What is being asked: Transcribe every line of the following material exactly as it appears.

[Records from a collection]
..............................
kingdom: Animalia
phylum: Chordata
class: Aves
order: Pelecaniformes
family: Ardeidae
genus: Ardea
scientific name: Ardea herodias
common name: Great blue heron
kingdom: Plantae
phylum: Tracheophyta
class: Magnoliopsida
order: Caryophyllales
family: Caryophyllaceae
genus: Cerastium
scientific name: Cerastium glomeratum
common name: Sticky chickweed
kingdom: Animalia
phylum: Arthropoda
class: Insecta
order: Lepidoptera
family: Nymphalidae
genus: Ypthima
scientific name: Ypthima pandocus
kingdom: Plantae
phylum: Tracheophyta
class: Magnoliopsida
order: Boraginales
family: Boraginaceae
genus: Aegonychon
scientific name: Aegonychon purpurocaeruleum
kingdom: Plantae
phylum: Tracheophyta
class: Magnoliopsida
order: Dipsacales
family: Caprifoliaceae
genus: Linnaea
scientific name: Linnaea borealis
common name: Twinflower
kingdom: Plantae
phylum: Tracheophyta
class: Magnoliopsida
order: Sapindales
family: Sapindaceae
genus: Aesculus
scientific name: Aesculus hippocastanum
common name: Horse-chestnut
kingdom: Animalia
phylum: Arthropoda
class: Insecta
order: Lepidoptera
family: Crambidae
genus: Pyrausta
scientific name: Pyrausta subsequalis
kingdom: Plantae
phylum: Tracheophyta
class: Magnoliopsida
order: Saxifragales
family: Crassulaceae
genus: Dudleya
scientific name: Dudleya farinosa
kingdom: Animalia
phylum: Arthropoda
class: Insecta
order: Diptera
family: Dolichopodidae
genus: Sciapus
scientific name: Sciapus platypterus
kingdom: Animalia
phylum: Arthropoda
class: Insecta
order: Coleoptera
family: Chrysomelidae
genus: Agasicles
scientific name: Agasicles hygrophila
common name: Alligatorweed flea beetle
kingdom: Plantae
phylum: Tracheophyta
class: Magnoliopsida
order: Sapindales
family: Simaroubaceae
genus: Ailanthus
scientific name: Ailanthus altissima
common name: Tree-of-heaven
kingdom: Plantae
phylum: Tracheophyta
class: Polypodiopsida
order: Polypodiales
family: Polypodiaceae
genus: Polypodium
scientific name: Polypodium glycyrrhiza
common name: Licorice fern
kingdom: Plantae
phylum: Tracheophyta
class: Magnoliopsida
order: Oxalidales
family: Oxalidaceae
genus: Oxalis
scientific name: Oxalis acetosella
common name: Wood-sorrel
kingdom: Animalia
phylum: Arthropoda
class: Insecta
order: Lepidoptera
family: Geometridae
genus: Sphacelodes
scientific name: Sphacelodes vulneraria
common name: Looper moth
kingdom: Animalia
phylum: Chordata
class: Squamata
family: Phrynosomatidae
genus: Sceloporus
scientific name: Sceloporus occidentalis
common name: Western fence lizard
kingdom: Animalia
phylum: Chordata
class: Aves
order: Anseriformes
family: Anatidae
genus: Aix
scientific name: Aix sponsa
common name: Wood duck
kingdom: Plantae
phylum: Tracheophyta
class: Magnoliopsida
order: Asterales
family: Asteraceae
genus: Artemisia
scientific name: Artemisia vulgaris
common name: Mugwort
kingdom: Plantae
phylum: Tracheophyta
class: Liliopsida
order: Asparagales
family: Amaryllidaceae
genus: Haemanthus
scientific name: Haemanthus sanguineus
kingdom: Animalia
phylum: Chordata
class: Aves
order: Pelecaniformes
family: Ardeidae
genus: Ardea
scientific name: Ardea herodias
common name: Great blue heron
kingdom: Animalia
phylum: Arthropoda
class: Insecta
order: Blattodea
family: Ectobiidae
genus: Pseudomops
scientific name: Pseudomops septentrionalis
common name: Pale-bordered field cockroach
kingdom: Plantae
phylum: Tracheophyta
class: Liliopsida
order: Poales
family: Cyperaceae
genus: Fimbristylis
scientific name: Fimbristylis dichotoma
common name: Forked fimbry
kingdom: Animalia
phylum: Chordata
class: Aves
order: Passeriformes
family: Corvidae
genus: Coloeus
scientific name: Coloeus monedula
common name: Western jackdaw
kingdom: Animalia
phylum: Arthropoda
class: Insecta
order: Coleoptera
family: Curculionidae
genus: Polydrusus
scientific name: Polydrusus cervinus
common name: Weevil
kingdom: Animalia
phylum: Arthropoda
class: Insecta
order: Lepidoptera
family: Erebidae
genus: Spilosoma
..............................
Full answer:
kingdom: Animalia
phylum: Chordata
class: Aves
order: Pelecaniformes
family: Ardeidae
genus: Ardea
scientific name: Ardea herodias
common name: Great blue heron
kingdom: Plantae
phylum: Tracheophyta
class: Magnoliopsida
order: Caryophyllales
family: Caryophyllaceae
genus: Cerastium
scientific name: Cerastium glomeratum
common name: Sticky chickweed
kingdom: Animalia
phylum: Arthropoda
class: Insecta
order: Lepidoptera
family: Nymphalidae
genus: Ypthima
scientific name: Ypthima pandocus
kingdom: Plantae
phylum: Tracheophyta
class: Magnoliopsida
order: Boraginales
family: Boraginaceae
genus: Aegonychon
scientific name: Aegonychon purpurocaeruleum
kingdom: Plantae
phylum: Tracheophyta
class: Magnoliopsida
order: Dipsacales
family: Caprifoliaceae
genus: Linnaea
scientific name: Linnaea borealis
common name: Twinflower
kingdom: Plantae
phylum: Tracheophyta
class: Magnoliopsida
order: Sapindales
family: Sapindaceae
genus: Aesculus
scientific name: Aesculus hippocastanum
common name: Horse-chestnut
kingdom: Animalia
phylum: Arthropoda
class: Insecta
order: Lepidoptera
family: Crambidae
genus: Pyrausta
scientific name: Pyrausta subsequalis
kingdom: Plantae
phylum: Tracheophyta
class: Magnoliopsida
order: Saxifragales
family: Crassulaceae
genus: Dudleya
scientific name: Dudleya farinosa
kingdom: Animalia
phylum: Arthropoda
class: Insecta
order: Diptera
family: Dolichopodidae
genus: Sciapus
scientific name: Sciapus platypterus
kingdom: Animalia
phylum: Arthropoda
class: Insecta
order: Coleoptera
family: Chrysomelidae
genus: Agasicles
scientific name: Agasicles hygrophila
common name: Alligatorweed flea beetle
kingdom: Plantae
phylum: Tracheophyta
class: Magnoliopsida
order: Sapindales
family: Simaroubaceae
genus: Ailanthus
scientific name: Ailanthus altissima
common name: Tree-of-heaven
kingdom: Plantae
phylum: Tracheophyta
class: Polypodiopsida
order: Polypodiales
family: Polypodiaceae
genus: Polypodium
scientific name: Polypodium glycyrrhiza
common name: Licorice fern
kingdom: Plantae
phylum: Tracheophyta
class: Magnoliopsida
order: Oxalidales
family: Oxalidaceae
genus: Oxalis
scientific name: Oxalis acetosella
common name: Wood-sorrel
kingdom: Animalia
phylum: Arthropoda
class: Insecta
order: Lepidoptera
family: Geometridae
genus: Sphacelodes
scientific name: Sphacelodes vulneraria
common name: Looper moth
kingdom: Animalia
phylum: Chordata
class: Squamata
family: Phrynosomatidae
genus: Sceloporus
scientific name: Sceloporus occidentalis
common name: Western fence lizard
kingdom: Animalia
phylum: Chordata
class: Aves
order: Anseriformes
family: Anatidae
genus: Aix
scientific name: Aix sponsa
common name: Wood duck
kingdom: Plantae
phylum: Tracheophyta
class: Magnoliopsida
order: Asterales
family: Asteraceae
genus: Artemisia
scientific name: Artemisia vulgaris
common name: Mugwort
kingdom: Plantae
phylum: Tracheophyta
class: Liliopsida
order: Asparagales
family: Amaryllidaceae
genus: Haemanthus
scientific name: Haemanthus sanguineus
kingdom: Animalia
phylum: Chordata
class: Aves
order: Pelecaniformes
family: Ardeidae
genus: Ardea
scientific name: Ardea herodias
common name: Great blue heron
kingdom: Animalia
phylum: Arthropoda
class: Insecta
order: Blattodea
family: Ectobiidae
genus: Pseudomops
scientific name: Pseudomops septentrionalis
common name: Pale-bordered field cockroach
kingdom: Plantae
phylum: Tracheophyta
class: Liliopsida
order: Poales
family: Cyperaceae
genus: Fimbristylis
scientific name: Fimbristylis dichotoma
common name: Forked fimbry
kingdom: Animalia
phylum: Chordata
class: Aves
order: Passeriformes
family: Corvidae
genus: Coloeus
scientific name: Coloeus monedula
common name: Western jackdaw
kingdom: Animalia
phylum: Arthropoda
class: Insecta
order: Coleoptera
family: Curculionidae
genus: Polydrusus
scientific name: Polydrusus cervinus
common name: Weevil
kingdom: Animalia
phylum: Arthropoda
class: Insecta
order: Lepidoptera
family: Erebidae
genus: Spilosoma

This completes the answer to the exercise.